Governance in multicloud environments:
BNY Mellon already has a rigorous governance process. And our approach has been to extend that process and enhance that process to cover cloud. So as an example, every development initiative has to go through a permit-to-design, permit-to-build, and permit-to-operate tollgate. And that is where we do the architecture reviews, the security reviews, the risk reviews, and even the operational reviews to make sure that we are appropriately securing, monitoring, and governing everything we do for our stakeholders.
BNY Mellon’s modernization journey:
BNY Mellon is evolving into a digital bank. The key point here is that our cloud strategy is part of our overall technology and digital journey, as we continually modernize. So we view this as we have laid the foundation for public cloud with our internal modernization journey. This included enhancing our designs, our standards, our controls, quality assurance, as well as the governance and tollgates around it. We have established well-defined designed patterns and blueprints that are constantly evolving, and we also established anti-patterns that people must avoid. Technology is always evolving, and we have to evolve with it and continue to manage it professionally.
How cloud bolsters resilience:
BNY Mellon has a very strong resiliency posture. However, we believe cloud will afford us an opportunity to really think about next-generation resiliency. This includes scaling during market events, avoiding missing windows, avoiding missing service-level agreements. And frankly, we have also been thinking about the notion of a lifeboat in the cloud, meaning that if there was a really drastic event, we could spin up a lifeboat—in the cloud—to process workloads. We are thinking about it as a cost-effective way to further improve our resiliency posture.
Where cloud is most effective:
One area I think cloud is just going to be really effective is any area which involves experimentation and has a high opportunity cost. Because when you can experiment, you can potentially enter a new business quickly, test an idea. So, for instance, let’s say I have an idea or one of our leading data scientists has an idea for a next-generation fraud model. We can spin up 1,000 GPUs in the cloud for 2 weeks, test a new fraud model, and then turn them off. I just completely removed the opportunity cost.
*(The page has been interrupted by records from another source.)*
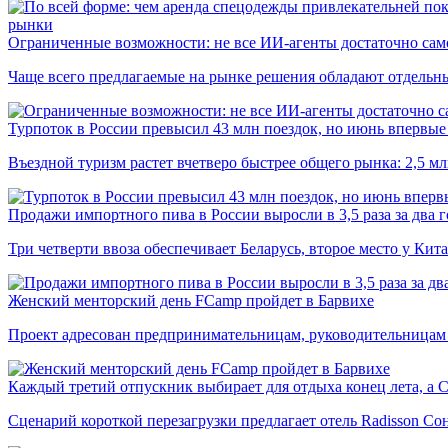
рынки
Ограниченные возможности: не все ИИ-агенты достаточно сам
Чаще всего предлагаемые на рынке решения обладают отдельн
Турпоток в России превысил 43 млн поездок, но июнь впервые 
Въездной туризм растет вчетверо быстрее общего рынка: 2,5 м
Продажи импортного пива в России выросли в 3,5 раза за два г
Три четверти ввоза обеспечивает Беларусь, второе место у Кита
Женский менторский день FCamp пройдет в Барвихе
Проект адресован предпринимательницам, руководительницам
Каждый третий отпускник выбирает для отдыха конец лета, а 
Сценарий короткой перезагрузки предлагает отель Radisson Со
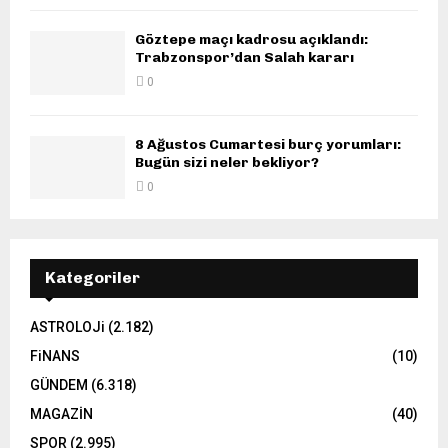
Göztepe maçı kadrosu açıklandı:
Trabzonspor’dan Salah kararı
0
8 Ağustos Cumartesi burç yorumları:
Bugün sizi neler bekliyor?
0
Kategoriler
ASTROLOJi
(2.182)
FiNANS
(10)
GÜNDEM
(6.318)
MAGAZİN
(40)
SPOR
(2.995)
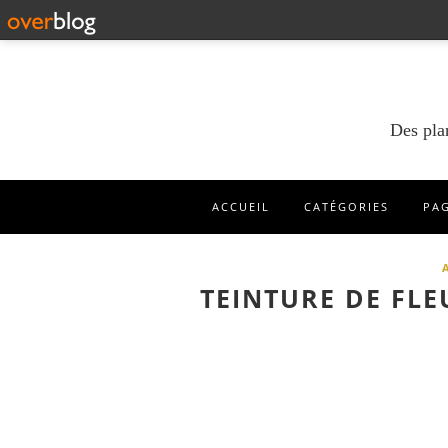
Des pla
ACCUEIL
CATÉGORIES
PA
TEINTURE DE FL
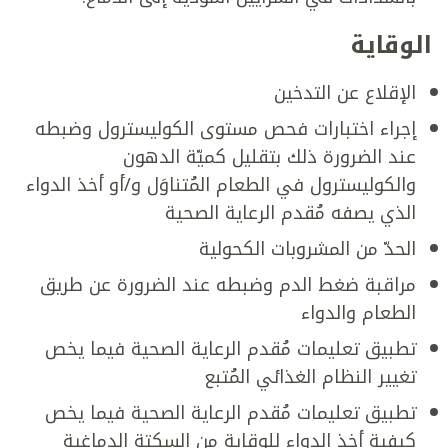
الوقاية
الإقلاع عن التدخين
إجراء اختبارات فحص مستوى الكوليسترول وضبطه
عند الضرورة ذلك بتقليل كميّة الدهون
والكوليسترول في الطعام المُتناوَل و/أو أخذ الدواء
الذي يصفه مُقدم الرعاية الصحية
الحدّ من المشروبات الكحولية
مراقبة ضغط الدم وضبطه عند الضرورة عن طريق
الطعام والدواء
تطبيق تعليمات مُقدم الرعاية الصحية فيما يخص
تغيير النظام الغذائي المُتبع
تطبيق تعليمات مُقدم الرعاية الصحية فيما يخص
كيفية أخذ الدواء للوقاية من السكتة الدماغية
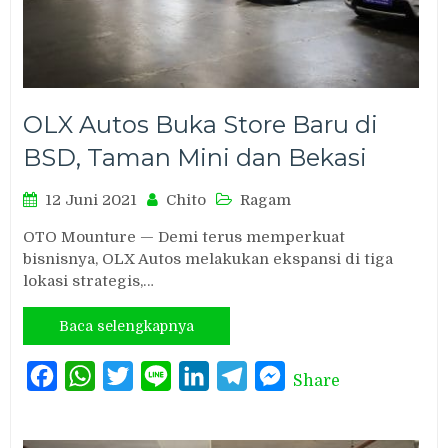
OLX Autos Buka Store Baru di
BSD, Taman Mini dan Bekasi
12 Juni 2021
Chito
Ragam
OTO Mounture — Demi terus memperkuat
bisnisnya, OLX Autos melakukan ekspansi di tiga
lokasi strategis,…
Baca selengkapnya
Facebook
WhatsApp
Twitter
Line
LinkedIn
Telegram
Messenger
Share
Another thing that comes to mind is there are customers that want the data close to them. And so cloud in another area, if a customer happens to want their data in their own country—both for latency reasons and perhaps for data domicile reasons—it allows us, as an organization, to go to the customer rather than have the customer come to us.
On AI in the enterprise:
I believe data science, ML, and AI will actually transform the enterprise. In and outside of financial services. In my point of view, regardless of industry, effective firms will be deriving insights from data and driving actionable strategies to provide value for the customers and stakeholders.
At the end of the day, AI and ML isn’t magic. At its core, it is sophisticated and complex math on data. And you need to understand purpose and outcome, establish the right due diligence, peer review, and your processes to test your algos, to ensure effectiveness.
And you hear this a lot. But at the end of the day, you need to make sure your results are explainable and free of bias. It is all about data driving insights and insights driving strategy.